Now that I am aware of this stuxnet worm and its cousins that can affect process safety, I though what we can do to prevent such process safety hazards and following are some that came to my mind.
1. As the worm has to enter through internet / removable disks, these computers should not be connected to internet.
2. There should not be any provision to use pen drives, floppy drives, CDs.
3. Realtime protection from viruses, worms, etc should be available. For this realtime protection program loading, the server system should be under lock and key control of a senior officer. If it is affected, then this man only is the channel for viruses/worms to enter the system.
4. A realtime standby system operating on a different mode should be available (diversity in redundancy).
5. Backup should be taken in every shift.
6. The persons manning the control room should change their dress totally in the change room and enter with company provided dress before entering control room / server room.
7. Control room, server room, etc should be under surveillance.
8. As it is seen in the movie Die Hard (2?) of taking over all control systems by connecting from distance, the cables connecting servers with plant data monitoring and control cables should be secured and any attempt to interfere should be sensed and alarmed.
9. Like railway gangmen check the rail tracks regularly, cable system should be checked physically also by authorized staff.

Above are some thoughts which came to me for ensuring process safety from worms like stuxnet. I have to understand about how plants are operated from computers and what are their defence systems.

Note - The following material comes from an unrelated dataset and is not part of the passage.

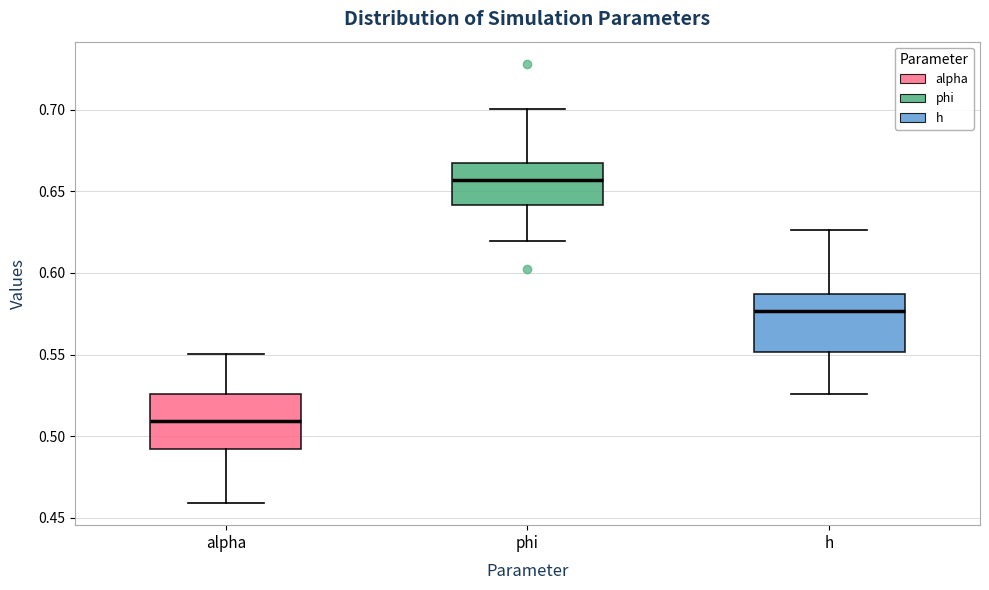

Reading left to right, transcribe this box plot: for each box, give where its median line is, the range the box spans, and where its two whiskers end, as read against the y-axis. The values are not printed on the chart, so give them approximately, as read against the axis.

alpha: median 0.510, box 0.490 to 0.525, whiskers 0.460 to 0.550
phi: median 0.655, box 0.640 to 0.665, whiskers 0.620 to 0.700
h: median 0.575, box 0.550 to 0.585, whiskers 0.525 to 0.625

Process Safety Management - for whom?

Everybody says process safety management (PSM) without knowing or having commitment. Many may be thinking it as day-to-day plant operation. In this regard, to identify, evaluate and control hazards in chemical plants, OSHA has given guidelines and can be read here.
It must be understood that by doing PSM, we are doing favour to ourselves and not to others. Even, production cost can be brought down, if we do PSM sincerely and follow it. If we do not care to spillages/leakages of chemicals, air, steam; do not care to study in detail before going for a new process / chemical / modification; do not make checklists for operations, then it means that enough attention is not paid for plant operations and it adds to cost of production by way of wastage, inefficient operation, accidents, and so on.
We should not feel like Alice in the wonder land when the unidentified hazards manifest into incidents/ accidents. One may feel stressed to follow the safety principles all the while. But, the stress will be more and can also lead to penalties and punishments when there is loss of life/damage to environment/property.
Many times when we land into simple accidents outside factory, we vow not to repeat such mistakes. But, when we commit such mistakes in a factory, the consequences will be very high and at that time we can move the time back to correct our mistakes. There is no time machine yet available to correct ourselves otherthan following safety principles in toto.